Prove convexity of $$f(x_1,x_2,x_3)=\frac{x_1^2+x_1+1}{x_2+x_3}$$ over $\{(x_1,x_2,x_3) : x_2,x_3\gt0\}$

I am looking for an easy (or relatively easy) way to show $f$ is convex. I tried to split the function into: $$\frac{x_1^2}{x_2+x_3}+\frac{1}{x_2+x_3}+\frac{x_1}{x_2+x_3}$$ The first and the second functions are convex:

• The first is convex because it's quadratic-over-linear which is convex;
• The second is convex because it's linear change of variables of $\frac{1}{x}$ which is convex over $x>0$.

I stuck proving the third one. I found it's Hessian matrix. Let $g(x)=\frac{x_1}{x_2+x_3}$.

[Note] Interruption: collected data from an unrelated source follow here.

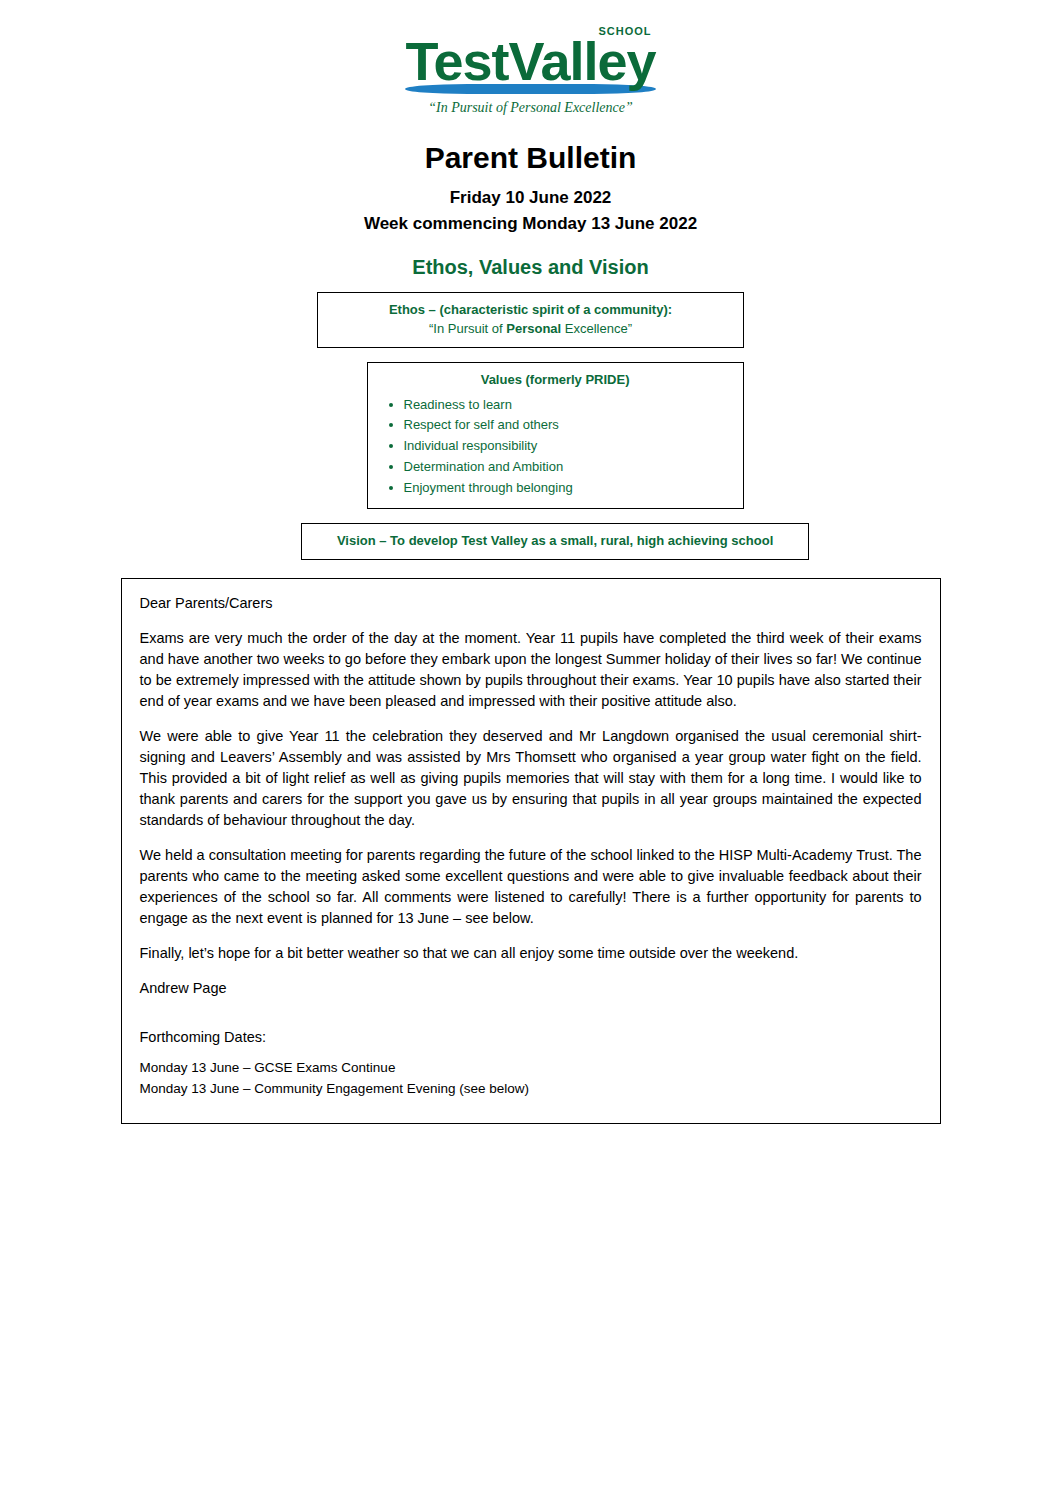SCHOOL
TestValley
“In Pursuit of Personal Excellence”
Parent Bulletin
Friday 10 June 2022
Week commencing Monday 13 June 2022
Ethos, Values and Vision
Ethos – (characteristic spirit of a community):
“In Pursuit of Personal Excellence”
Values (formerly PRIDE)
Readiness to learn
Respect for self and others
Individual responsibility
Determination and Ambition
Enjoyment through belonging
Vision – To develop Test Valley as a small, rural, high achieving school
Dear Parents/Carers
Exams are very much the order of the day at the moment. Year 11 pupils have completed the third week of their exams and have another two weeks to go before they embark upon the longest Summer holiday of their lives so far! We continue to be extremely impressed with the attitude shown by pupils throughout their exams. Year 10 pupils have also started their end of year exams and we have been pleased and impressed with their positive attitude also.
We were able to give Year 11 the celebration they deserved and Mr Langdown organised the usual ceremonial shirt-signing and Leavers’ Assembly and was assisted by Mrs Thomsett who organised a year group water fight on the field. This provided a bit of light relief as well as giving pupils memories that will stay with them for a long time. I would like to thank parents and carers for the support you gave us by ensuring that pupils in all year groups maintained the expected standards of behaviour throughout the day.
We held a consultation meeting for parents regarding the future of the school linked to the HISP Multi-Academy Trust. The parents who came to the meeting asked some excellent questions and were able to give invaluable feedback about their experiences of the school so far. All comments were listened to carefully! There is a further opportunity for parents to engage as the next event is planned for 13 June – see below.
Finally, let’s hope for a bit better weather so that we can all enjoy some time outside over the weekend.
Andrew Page
Forthcoming Dates:
Monday 13 June – GCSE Exams Continue
Monday 13 June – Community Engagement Evening (see below)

$$\nabla ^2g(x)= \begin{bmatrix} 0 & \frac{-1}{(x_2+x_3)^2} & \frac{-1}{(x_2+x_3)^2} \\ \frac{-1}{(x_2+x_3)^2} & \frac{2x_1}{(x_2+x_3)^3} & \frac{2x_1}{(x_2+x_3)^3} \\ \frac{-1}{(x_2+x_3)^2} & \frac{2x_1}{(x_2+x_3)^3} & \frac{2x_1}{(x_2+x_3)^3} \end{bmatrix} $$

It suffices to show $\nabla g(x)\succeq0$, but I failed to do so. Last hope is calculating eigenvalues, but it seems too difficult. By the way, I can't use level-sets. Maybe there's an eaier way to show its convexity.

Please advise.

Thank you.

Answer 1

$g$ is not convex, as $(2,2)$-entry of $\nabla^2 g(x)$ is negative when $x_1$ is negative.

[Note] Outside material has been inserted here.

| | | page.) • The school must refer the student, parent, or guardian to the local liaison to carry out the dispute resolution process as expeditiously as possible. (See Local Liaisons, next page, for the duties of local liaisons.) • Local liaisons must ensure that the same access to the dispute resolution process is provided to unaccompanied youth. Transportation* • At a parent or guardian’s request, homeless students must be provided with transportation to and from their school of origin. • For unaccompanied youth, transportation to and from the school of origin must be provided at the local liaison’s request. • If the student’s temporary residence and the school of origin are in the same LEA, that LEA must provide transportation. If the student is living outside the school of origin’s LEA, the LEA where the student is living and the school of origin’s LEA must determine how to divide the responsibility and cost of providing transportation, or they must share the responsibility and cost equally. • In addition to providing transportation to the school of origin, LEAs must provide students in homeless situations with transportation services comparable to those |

We have $\nabla f(x) = \begin{bmatrix} \frac{2x_1+1}{x_2+x_3} \\ - \frac{x_1^2+x_1+1}{(x_2+x_3)^2} \\ - \frac{x_1^2+x_1+1}{(x_2+x_3)^2}\end{bmatrix}$.

$$\nabla^2 f(x) = \begin{bmatrix} \frac{2}{x_2+x_3} & - \frac{2x_1+1}{(x_2+x_3)^2} & - \frac{2x_1+1}{(x_2+x_3)^2} \\ - \frac{2x_1+1}{(x_2+x_3)^2} & \frac{2(x_1^2+x_1+1)}{(x_2+x_3)^3} & \frac{2(x_1^2+x_1+1)}{(x_2+x_3)^3}\\ - \frac{2x_1+1}{(x_2+x_3)^2} & \frac{2(x_1^2+x_1+1)}{(x_2+x_3)^3} & \frac{2(x_1^2+x_1+1)}{(x_2+x_3)^3}\end{bmatrix}$$

One possible way to check positive semidefiniteness is by examine the determinant of each principal minor is nonnegative.

Since the second row and the third row is identitcal, the determinant is $0$. Also $|a_{23}|=0$.

Notice that $|a_{11}|>0$. Since $x_1^2+x_1+1 \ge \frac34> 0$, we have $|a_{22}|=|a_{33}|>0$.

$$|a_{12}|=|a_{13}|=\frac1{(x_2+x_3)^4}[4(x_1^2+x_1+1)-(2x_1+1)^2]=\frac{3}{(x_2+x_3)^4}>0.$$

Hence, it is convex.

Answer 2

Here is an easy approach:

We need that $g(x,y) = x^2/y$ is convex on $\mathbb R \times \mathbb R^+$, this follows e.g. from the theory of the 'perspective function'.

Then, we write \begin{align*} f(x_1, x_2, x_3) &= \frac{(x_1+1/2)^2 + 3/4}{x_2 + x_3} \\&= g(x_1 + 1/2, x_2 + x_3) + \frac{3/4}{x_2 + x_3}. \end{align*} Now, convexity follows easily.